Ask around on your next visit to Martinique and you’re sure to get wildly varying opinions about the home grown Empress. Many harbor a strong sense of pride over the lofty station in life to which Josephine rose. At the same time, though, it’s one particular royal decree that she is said to have influenced greatly that engenders just as much (if not more) hate among local Martinicans.
That decision: the reinstatement of slavery.
France had originally abolished slavery in 1789, but soon after Napoleon and Josephine assumed their thrones in 1804, it was re-established. Many say it was Josephine that pushed for the change to benefit her family’s failing plantation interests back in Martinique.
Imagine being a former slave living as a free man or woman in Martinique for more than 10 years, then being forced back into bondage at the alleged behest of your home island’s most famous citizen. The old adage “time heals all wounds” may apply in most cases, but for many in Martinique, it sure doesn’t apply when it comes to Empress Josephine.
The complexities surrounding the love-hate feelings for Josephine are on full display at her statue. The decapitation echoes the guillotine so commonly used during the Reign of Terror to execute all enemies of the French Revolution, many of whom were aristocrats like Josephine. The red paint, Josephine’s blood.
I didn’t notice it when I visited the statue in August, but I’ve read that on the pedestal the vandals wrote: “Respe ba Matinik. Respe ba 22 Me.” Translated from Creole, it means “Respect Martinique. Respect May 22.” The reference is to May 22, 1848, the date of the slave rebellion that eventually led to the final abolition of slavery in the French Colonies.

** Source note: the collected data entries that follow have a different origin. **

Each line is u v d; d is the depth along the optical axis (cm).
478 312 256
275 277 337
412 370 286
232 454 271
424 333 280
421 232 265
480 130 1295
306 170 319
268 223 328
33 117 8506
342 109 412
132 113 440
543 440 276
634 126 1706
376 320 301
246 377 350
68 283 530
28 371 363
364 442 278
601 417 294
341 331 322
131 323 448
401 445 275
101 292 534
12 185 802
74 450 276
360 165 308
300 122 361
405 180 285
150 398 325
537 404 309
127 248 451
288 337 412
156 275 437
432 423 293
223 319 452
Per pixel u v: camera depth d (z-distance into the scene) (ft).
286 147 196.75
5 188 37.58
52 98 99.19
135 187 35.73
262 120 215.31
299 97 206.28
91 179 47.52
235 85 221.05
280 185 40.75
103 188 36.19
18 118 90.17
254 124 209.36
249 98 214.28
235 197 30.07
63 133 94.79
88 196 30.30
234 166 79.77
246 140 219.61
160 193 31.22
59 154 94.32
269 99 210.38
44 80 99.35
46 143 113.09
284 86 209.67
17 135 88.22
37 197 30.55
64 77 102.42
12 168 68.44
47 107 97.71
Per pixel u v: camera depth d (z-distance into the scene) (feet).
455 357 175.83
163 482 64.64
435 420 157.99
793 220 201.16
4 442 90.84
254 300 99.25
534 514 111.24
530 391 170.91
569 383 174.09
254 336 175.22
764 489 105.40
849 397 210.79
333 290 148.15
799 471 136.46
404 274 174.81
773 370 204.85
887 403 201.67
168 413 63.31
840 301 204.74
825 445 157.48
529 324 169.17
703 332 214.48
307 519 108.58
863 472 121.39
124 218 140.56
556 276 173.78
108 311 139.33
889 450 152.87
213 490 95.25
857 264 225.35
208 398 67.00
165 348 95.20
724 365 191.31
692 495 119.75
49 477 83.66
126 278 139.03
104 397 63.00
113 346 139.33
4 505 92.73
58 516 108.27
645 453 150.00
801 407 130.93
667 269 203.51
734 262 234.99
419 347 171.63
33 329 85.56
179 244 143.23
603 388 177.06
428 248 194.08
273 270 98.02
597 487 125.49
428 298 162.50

That’s all the hate, but how about the love? The statue was originally installed in La Savane way back in 1859, just 45 years after Josephine died. It’s stood there in Fort-de-France honoring the Empress for more than 150 years! Even now, more than 20 years since the head has gone missing, there’s no talk of removing or repairing the statue. Nor is anyone calling for a clean up of the “blood.” No one has ever come forward with information on the missing head either. The whole episode just sits there, suspended in time; a symbol of the deep and enduring scars of the island’s colonial past.
Defaced as it is, the statue still speaks to the indelible mark Martinique’s most famous daughter left on the island and the world, both in good ways and bad.